Count how many lines of the data include "pixel". The answer is that number and nothing else.

Records to use section start

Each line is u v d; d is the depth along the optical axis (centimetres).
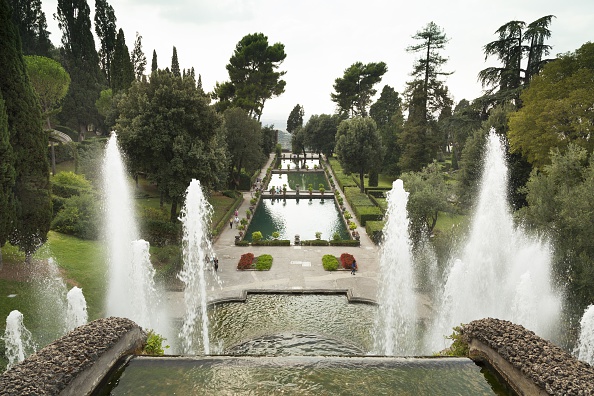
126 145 2527
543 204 1697
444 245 2075
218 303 1792
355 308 1766
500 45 2994
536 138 2205
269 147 6444
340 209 4053
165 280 1955
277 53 6103
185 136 2603
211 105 2812
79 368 699
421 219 2470
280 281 2067
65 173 3206
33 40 5809
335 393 747
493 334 846
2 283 1547
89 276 1809
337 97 8206
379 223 3155
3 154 1459
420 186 2570
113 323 877
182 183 2578
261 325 1592
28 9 5716
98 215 2436
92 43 5997
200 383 771
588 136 2067
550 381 680
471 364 843
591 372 700
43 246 2050
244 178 5069
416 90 4634
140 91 2656
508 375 775
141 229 2342
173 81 2655
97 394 741
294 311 1730
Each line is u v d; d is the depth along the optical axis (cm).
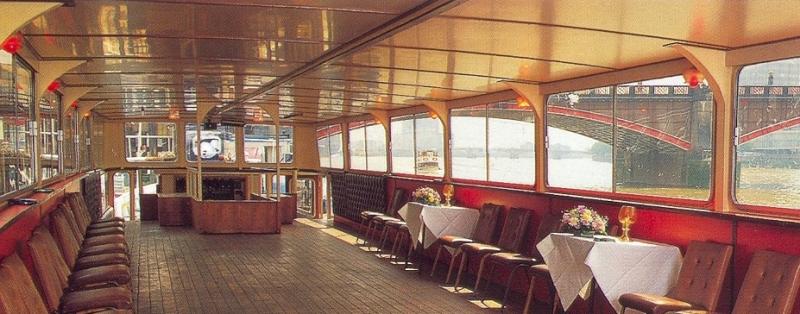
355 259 1025
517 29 499
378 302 723
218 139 1809
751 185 514
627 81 648
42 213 639
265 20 495
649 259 543
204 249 1123
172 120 1744
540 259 699
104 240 750
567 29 491
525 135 840
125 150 1719
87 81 857
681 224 561
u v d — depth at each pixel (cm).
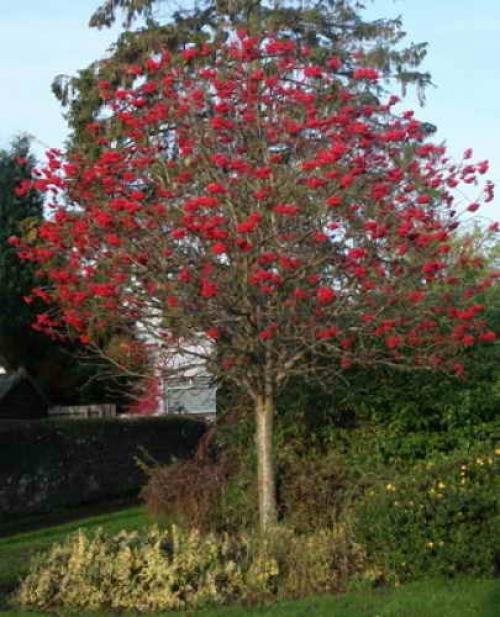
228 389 1394
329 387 1256
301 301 1091
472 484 999
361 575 1000
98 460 2016
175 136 1259
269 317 1096
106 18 2169
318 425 1310
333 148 1067
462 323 1169
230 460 1317
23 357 2656
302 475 1202
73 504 1931
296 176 1137
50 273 1195
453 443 1273
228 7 2073
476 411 1285
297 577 1000
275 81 1215
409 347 1183
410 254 1114
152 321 1136
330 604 916
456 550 956
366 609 889
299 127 1165
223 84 1202
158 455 2191
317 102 1260
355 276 1094
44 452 1859
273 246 1102
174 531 1087
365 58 2017
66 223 1170
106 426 2050
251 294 1088
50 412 2564
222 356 1143
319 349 1169
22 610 959
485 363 1295
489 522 960
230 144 1198
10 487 1770
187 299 1075
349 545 1033
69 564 1007
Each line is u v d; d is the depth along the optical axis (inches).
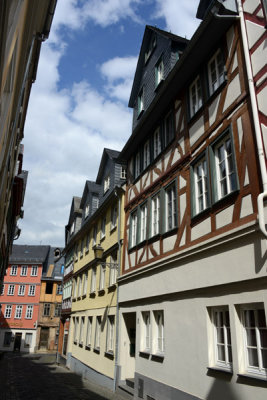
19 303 1695.4
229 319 254.7
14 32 143.9
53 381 607.2
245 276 238.8
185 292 316.2
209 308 281.6
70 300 936.3
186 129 365.1
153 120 457.4
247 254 240.5
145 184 465.7
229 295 254.4
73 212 1064.2
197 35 323.9
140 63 574.9
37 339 1628.9
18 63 196.1
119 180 644.1
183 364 299.6
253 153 249.9
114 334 512.1
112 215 621.9
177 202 359.9
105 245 629.3
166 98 414.6
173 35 500.7
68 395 454.0
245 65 276.2
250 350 232.7
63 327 1053.2
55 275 1758.1
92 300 671.1
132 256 473.7
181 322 314.8
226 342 255.1
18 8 141.7
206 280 283.9
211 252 283.1
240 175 260.8
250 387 216.7
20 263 1764.3
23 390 496.1
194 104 364.8
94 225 762.8
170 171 388.8
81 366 692.1
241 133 267.4
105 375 518.3
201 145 328.8
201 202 322.7
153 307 381.4
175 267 339.9
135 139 509.7
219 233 275.9
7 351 1612.9
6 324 1654.8
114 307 519.8
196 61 354.6
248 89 268.2
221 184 293.4
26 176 825.5
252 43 270.7
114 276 550.9
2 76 131.4
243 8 291.4
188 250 314.7
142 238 456.8
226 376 241.3
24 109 403.5
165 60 474.0
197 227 312.0
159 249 386.9
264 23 261.7
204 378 266.5
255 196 241.4
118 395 445.4
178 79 382.3
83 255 840.9
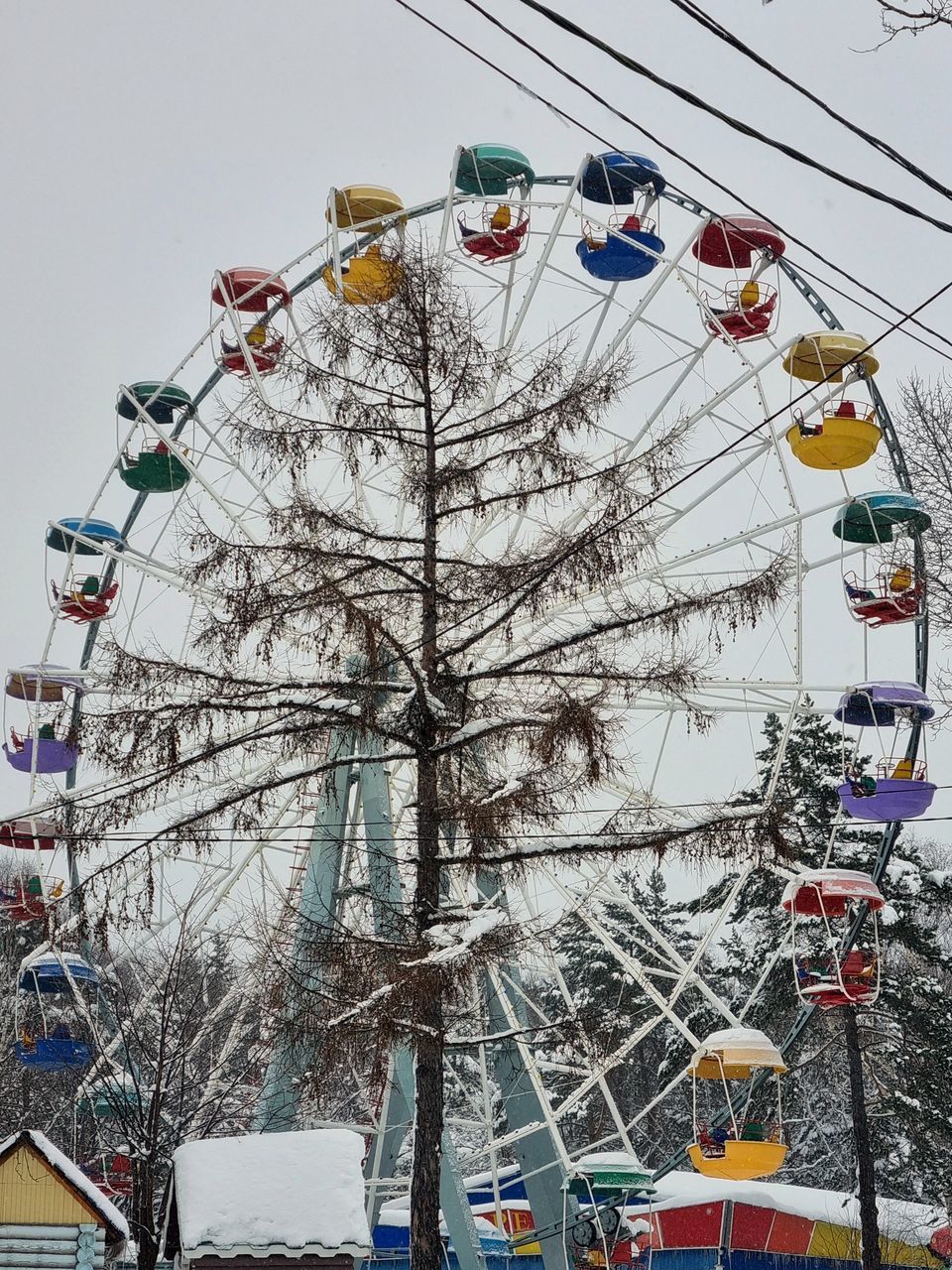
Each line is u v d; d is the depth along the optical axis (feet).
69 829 56.18
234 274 94.68
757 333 93.35
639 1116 84.38
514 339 90.84
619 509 56.85
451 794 54.60
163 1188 89.66
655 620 55.88
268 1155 61.57
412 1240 52.60
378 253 60.54
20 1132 56.90
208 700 54.24
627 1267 116.57
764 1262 123.44
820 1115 177.58
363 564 55.52
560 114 32.73
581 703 53.26
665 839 54.65
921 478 94.27
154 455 99.35
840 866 145.48
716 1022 157.07
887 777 93.86
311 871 76.54
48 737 94.84
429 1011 52.13
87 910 55.88
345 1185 60.64
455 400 57.00
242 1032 91.66
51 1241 56.34
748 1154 83.20
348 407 56.59
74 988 88.17
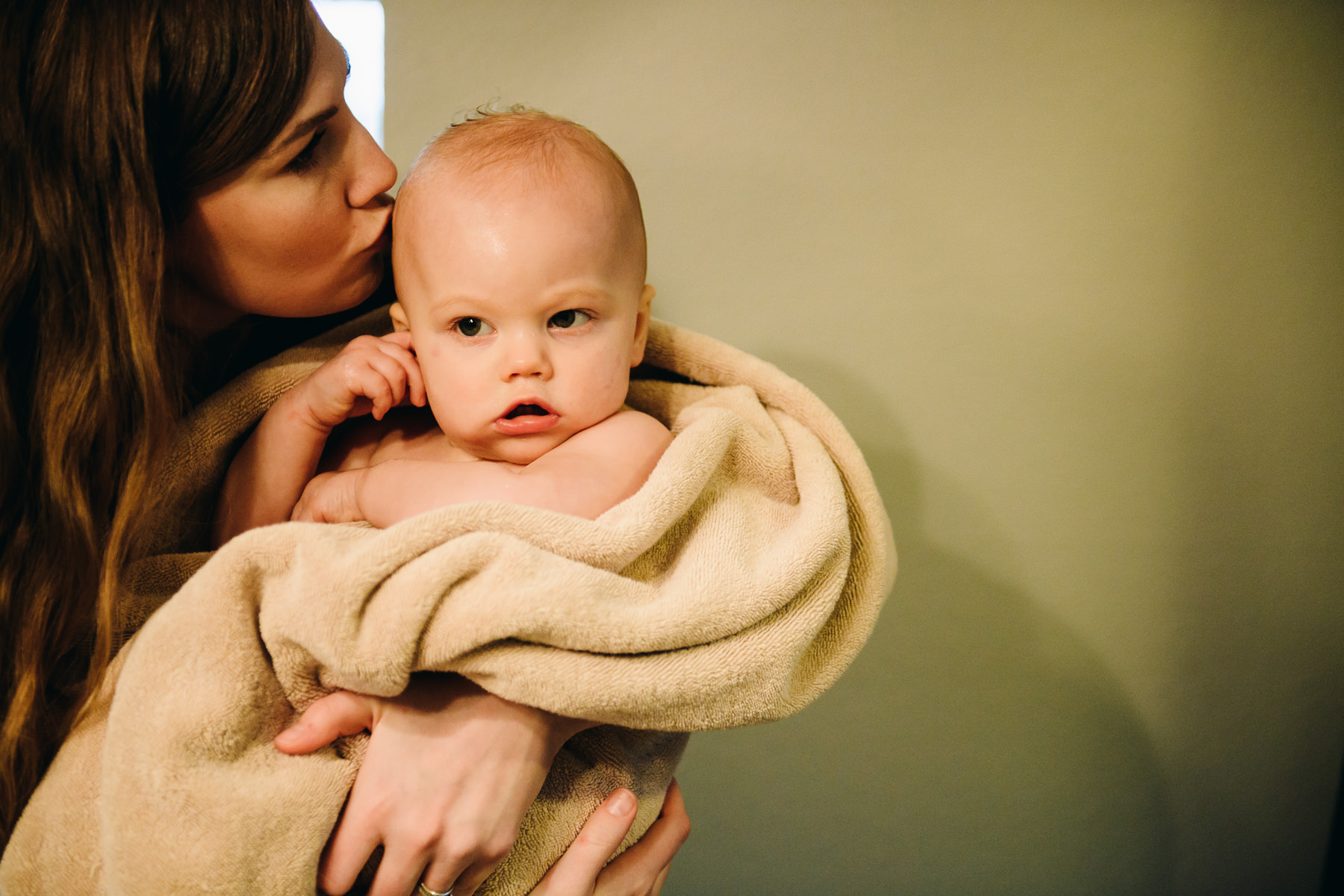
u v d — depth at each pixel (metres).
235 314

Records to use section end

▸ **Expected answer**:
2